** Begin **

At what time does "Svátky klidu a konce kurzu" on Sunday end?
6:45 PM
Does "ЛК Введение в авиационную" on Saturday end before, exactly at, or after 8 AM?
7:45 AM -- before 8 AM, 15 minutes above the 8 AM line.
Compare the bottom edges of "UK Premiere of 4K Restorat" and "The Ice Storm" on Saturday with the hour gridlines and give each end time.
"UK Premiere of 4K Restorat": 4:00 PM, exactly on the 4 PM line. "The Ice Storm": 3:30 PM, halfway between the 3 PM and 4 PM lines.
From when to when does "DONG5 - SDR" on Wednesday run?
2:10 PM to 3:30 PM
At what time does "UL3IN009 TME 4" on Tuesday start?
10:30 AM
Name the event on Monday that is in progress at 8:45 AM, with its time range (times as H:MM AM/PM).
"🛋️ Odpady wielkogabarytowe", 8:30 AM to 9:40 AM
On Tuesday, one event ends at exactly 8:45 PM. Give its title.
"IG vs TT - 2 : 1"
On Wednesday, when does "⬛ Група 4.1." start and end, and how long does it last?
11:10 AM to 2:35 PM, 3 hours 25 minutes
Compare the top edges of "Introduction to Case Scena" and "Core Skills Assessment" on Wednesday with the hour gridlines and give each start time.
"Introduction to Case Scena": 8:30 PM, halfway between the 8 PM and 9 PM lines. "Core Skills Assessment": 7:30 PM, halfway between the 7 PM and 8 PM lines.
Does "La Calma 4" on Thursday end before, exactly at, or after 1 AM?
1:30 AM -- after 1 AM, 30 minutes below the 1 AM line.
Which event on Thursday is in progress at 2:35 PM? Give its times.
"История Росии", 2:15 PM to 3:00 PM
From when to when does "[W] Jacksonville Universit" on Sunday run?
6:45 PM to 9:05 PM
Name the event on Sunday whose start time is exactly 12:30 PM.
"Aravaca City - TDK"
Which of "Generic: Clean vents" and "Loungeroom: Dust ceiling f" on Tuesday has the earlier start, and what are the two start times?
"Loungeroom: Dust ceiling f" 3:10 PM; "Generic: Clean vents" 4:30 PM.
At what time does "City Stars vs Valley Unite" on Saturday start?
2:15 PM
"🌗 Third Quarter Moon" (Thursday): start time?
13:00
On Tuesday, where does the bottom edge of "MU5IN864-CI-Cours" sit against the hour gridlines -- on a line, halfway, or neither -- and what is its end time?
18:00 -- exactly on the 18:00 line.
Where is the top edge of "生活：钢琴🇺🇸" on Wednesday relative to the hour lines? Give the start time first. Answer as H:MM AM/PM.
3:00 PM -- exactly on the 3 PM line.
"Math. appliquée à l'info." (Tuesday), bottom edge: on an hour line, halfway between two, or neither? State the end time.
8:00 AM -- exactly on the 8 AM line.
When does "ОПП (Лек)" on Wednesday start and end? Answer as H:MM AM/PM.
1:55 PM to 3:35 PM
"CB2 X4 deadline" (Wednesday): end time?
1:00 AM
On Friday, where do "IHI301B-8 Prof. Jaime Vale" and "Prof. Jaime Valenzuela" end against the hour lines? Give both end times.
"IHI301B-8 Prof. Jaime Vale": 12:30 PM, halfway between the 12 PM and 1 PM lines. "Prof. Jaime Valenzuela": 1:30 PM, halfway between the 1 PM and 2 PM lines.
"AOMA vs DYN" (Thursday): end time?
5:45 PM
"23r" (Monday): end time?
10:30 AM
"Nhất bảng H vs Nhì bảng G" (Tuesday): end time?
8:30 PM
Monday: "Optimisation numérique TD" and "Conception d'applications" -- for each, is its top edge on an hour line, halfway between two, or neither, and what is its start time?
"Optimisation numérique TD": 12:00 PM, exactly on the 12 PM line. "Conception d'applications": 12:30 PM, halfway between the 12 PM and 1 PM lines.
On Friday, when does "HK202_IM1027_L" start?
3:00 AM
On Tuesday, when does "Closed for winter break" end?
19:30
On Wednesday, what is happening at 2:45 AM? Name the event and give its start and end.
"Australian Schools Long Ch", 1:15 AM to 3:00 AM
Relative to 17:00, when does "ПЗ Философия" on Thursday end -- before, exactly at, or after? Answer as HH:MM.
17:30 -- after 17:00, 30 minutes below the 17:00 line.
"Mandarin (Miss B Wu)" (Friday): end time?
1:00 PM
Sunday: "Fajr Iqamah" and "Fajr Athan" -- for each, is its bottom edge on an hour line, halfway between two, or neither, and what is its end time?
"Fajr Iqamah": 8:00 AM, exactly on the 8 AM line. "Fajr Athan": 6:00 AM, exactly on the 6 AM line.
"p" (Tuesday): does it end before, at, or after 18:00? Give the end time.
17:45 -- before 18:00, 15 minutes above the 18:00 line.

** End **

*GOAL OF THE EXERCISE*: Revise the items from the start through the line containing "11:10 AM to 2:35 PM, 3 hours 25 minutes", replacing "event" with "entry" and leaving everything else unchanged.

*SOLUTION TO THIS TASK*:
At what time does "Svátky klidu a konce kurzu" on Sunday end?
6:45 PM
Does "ЛК Введение в авиационную" on Saturday end before, exactly at, or after 8 AM?
7:45 AM -- before 8 AM, 15 minutes above the 8 AM line.
Compare the bottom edges of "UK Premiere of 4K Restorat" and "The Ice Storm" on Saturday with the hour gridlines and give each end time.
"UK Premiere of 4K Restorat": 4:00 PM, exactly on the 4 PM line. "The Ice Storm": 3:30 PM, halfway between the 3 PM and 4 PM lines.
From when to when does "DONG5 - SDR" on Wednesday run?
2:10 PM to 3:30 PM
At what time does "UL3IN009 TME 4" on Tuesday start?
10:30 AM
Name the entry on Monday that is in progress at 8:45 AM, with its time range (times as H:MM AM/PM).
"🛋️ Odpady wielkogabarytowe", 8:30 AM to 9:40 AM
On Tuesday, one entry ends at exactly 8:45 PM. Give its title.
"IG vs TT - 2 : 1"
On Wednesday, when does "⬛ Група 4.1." start and end, and how long does it last?
11:10 AM to 2:35 PM, 3 hours 25 minutes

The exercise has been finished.